(Reuters) - Starbucks Corp (SBUX.O) head Howard Schultz told employees on Sunday they will no longer be encouraged to write "Race Together" on drinks cups, but the company's effort to promote discussion of racial issues “is far from over”.
The world's biggest coffee chain kicked off a U.S. race relations campaign last week when it published full-page ads in major U.S. newspapers with the words "Shall We Overcome?" at center page and "RaceTogether" and the Starbucks logo near the bottom.
Employees behind the counter were also given the option of writing "Race Together" on customers' cups.
The campaign was met with skepticism on social media, with many complaining the company was overstepping it boundaries with a campaign on sensitive cultural topics that had no place in the coffee shop's lines.
Starbucks said the phase of the campaign that involved messages on drink cups was always scheduled to end Sunday.

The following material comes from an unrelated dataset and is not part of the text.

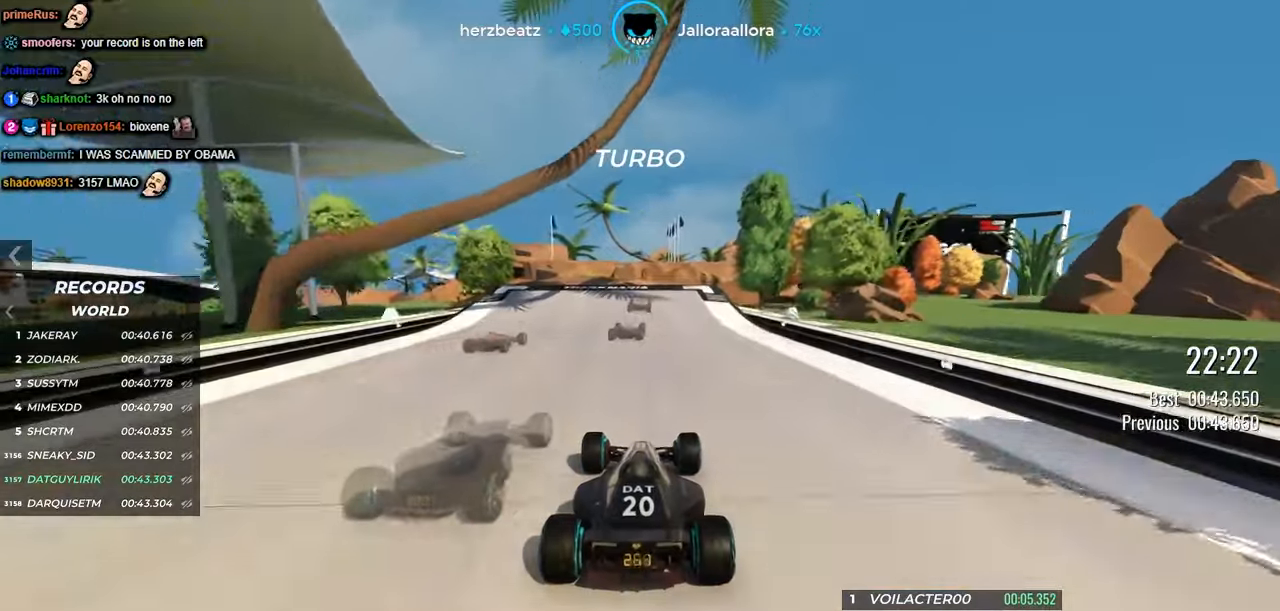
{"keys": ["up"], "events": [[117, "left", "down"], [167, "left", "up"]]}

“I know this hasn’t been easy for any of you – let me assure you that we didn’t expect universal praise,” Chief Executive Schultz wrote in a letter to staff and released by the company on Sunday. “We leaned in because we believed that starting this dialogue is what matters most.”
Schultz said Starbucks plans more “Race Together” activities, including efforts to expand into urban neighborhoods, hire 10,000 “opportunity youth” over the next three years, and produce advertising on the campaign with Gannett Co.’s (GCI.N) USA Today.